Growing up, I understood antisemitism as a form of discrimination that nearly killed my great-grandparents. My grandparents faced it in serious ways, my parents in smaller ones, and I, an American Jew born in 1991, hardly ever encountered it at all. When I did, the experiences were minor, almost laughable. But during Israel’s 2014 assault on Gaza, when I was in my early twenties, I repeatedly found myself in conversations where my interlocutor referred to Israel as “you” or “you guys,” as if I were directly involved in its choices and campaigns. I thought this was antisemitic. I still do. Over the course of that invasion, though, I came to understand that my concept of antisemitism wasn’t universal. It seemed to be the inverse of what some others believed. According not only to the acquaintances I thought were antisemitic, but to a good number of the Jews around me and to the Israeli government itself, my Jewishness meant I was automatically associated with Israel. My ethnicity roped me into its nationalist program, even though I had no desire to live there and was politically opposed to Zionism. In fact, that opposition, which frequently manifested as critique of Israel, was, according to the Zionists around me, itself antisemitic. I’d thought I was an American Jew, but apparently, I was an Israeli antisemite.
If we don’t agree on what antisemitism is, we—no matter who we are—risk having it used against us.
All of this was immensely confusing in 2014. In the last two years, it’s gotten much, much worse. Mazower writes in his introduction to On Antisemitism, “Anyone who takes antisemitism seriously as an ongoing problem must surely therefore be dismayed by the confusion that exists around the term, not to mention the overuse that threatens to strip it of meaning.” In part, this is a rhetorical strategy for creating consensus, since many readers who do consider criticism of Israel antisemitic also take antisemitism seriously as an issue. It’s a clear way to assert the full stakes of his work, which Americans are now seeing in real time. Since returning to the presidency, Donald Trump has harassed and tried to defund universities—starting, not coincidentally, with Columbia—on the spurious grounds that they foster antisemitism. His Department of Homeland Security has illegally detained foreign students for supporting Palestinian rights. Powerful Democrats, meanwhile, have smeared New York City mayoral candidate Zohran Mamdani with groundless claims that he’s an antisemite. It doesn’t help “Jews or anyone else,” Mazower writes, “when the ongoing struggle against discrimination and prejudice is used opportunistically to try to destroy the autonomy of universities, political freedoms, and liberty of thought itself.” In short, if we don’t agree on what antisemitism is, we—no matter who we are—risk having it used against us.
──────────
» **TASK GOAL**: Carry the excerpt on what antisemitism means forward from its last sentence, in the same first-person voice.

» **INFORMATION SHOWN**:
──────────
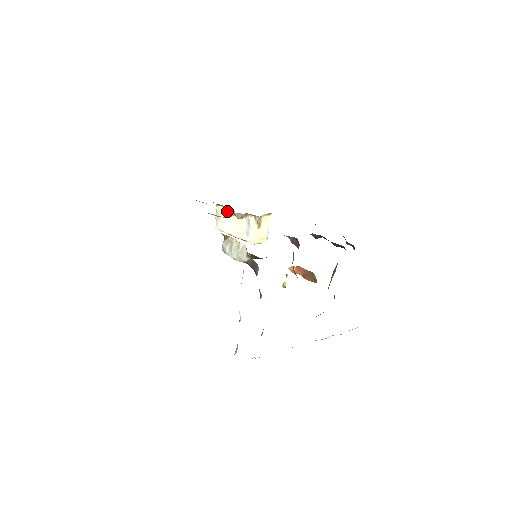
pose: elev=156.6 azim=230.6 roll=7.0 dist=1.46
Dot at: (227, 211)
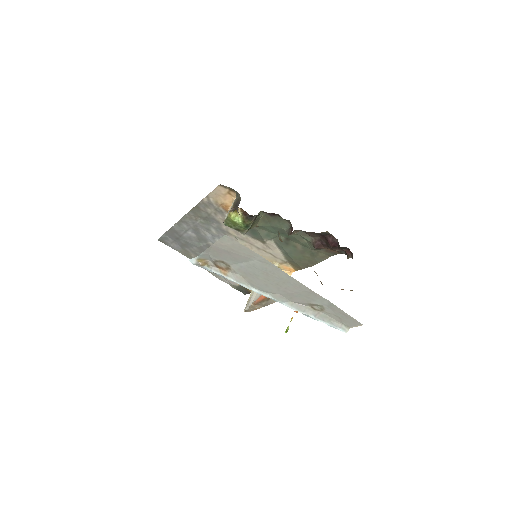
──────────
» **RESPONSE TO THE TASK**:
Mazower has devoted his career to studying Europe, and On Antisemitism, like antisemitism itself, begins there. At the start of chapter one, he quotes an anonymous French journalist who, in 1881, reported that in Germany an “anti-Jewish party formed … and was called the antisemitic party.” In Mazower’s estimation, this is the beginning of antisemitism proper: that is, as an ideology that names itself and that manifests not only through “attitudes, symbols, or stereotypes, but with political actions, theories, organizations, and outcomes.” Already, this is a useful distinction in two ways. First, it is a reminder that an antisemitic individual’s presence in a movement or institution does not make that movement or institution antisemitic. Second, it underscores a truth I know from experience: Hearing somebody express an antisemitic attitude may unsettle me or make me unhappy, but unless that person decides to harm me physically or has the power to turn their ideas into policy, their attitude cannot limit my life.
On Antisemitism covers antisemitism in all of pre–World War II Europe, but it’s especially interested in what Mazower calls “the German lands”—Germany and the Austro-Hungarian Empire. In those territories, the nineteenth century was a time of intense nationalism, often of nation-founding. As new countries were established, the question of whether their resident Jews should receive full citizenship loomed large. Enlightenment values of equality and liberalism said yes; ingrained bias and antisemitic politics both said no. In Germany, the government tried to split the difference with a gradual, assimilationist approach, launching educational reforms designed to create a “new kind of Jew” who, while not actively worshipping, would be indistinguishable from a Christian. Reform and Conservative Judaism date back to this historical moment. As far as the history of antisemitism goes, so does the distinction between discrimination against Jews on religious grounds and discrimination on ethnic ones. By the end of the nineteenth century, many German Jews had “cease[d] to differ from their Christian fellow-citizens except in the matter of private faith.” Forty years later, their fellow-citizens exterminated them anyway.
Not all Jews in the German lands were enthusiastic about the assimilationist program. In the view of the very religious, it was a greater threat to their way of life than the overt discrimination to which they were accustomed. Among early Zionists, meanwhile, it was a project that could not mitigate Christians’ hatred of Jews—not that they necessarily wanted it to. Mazower situates Zionism, which emerged as an organized nationalist movement at the very tail of the nineteenth century, among other European nationalisms of the time. Like them, it “thought about the future with and through history. It saw the Jews not merely as those who shared a common faith but as a national unit, a People who had been plunged into exile.” But unlike its fellow nationalisms, Zionism had to reckon with a linguistically and geographically scattered flock. It did so, Mazower argues, by claiming that “miraculous combination of a positive and negative force had kept [the Jews] together through their many centuries of wandering and misery: The positive force was the promise of Israel’s return to Zion; the negative was antisemitism.”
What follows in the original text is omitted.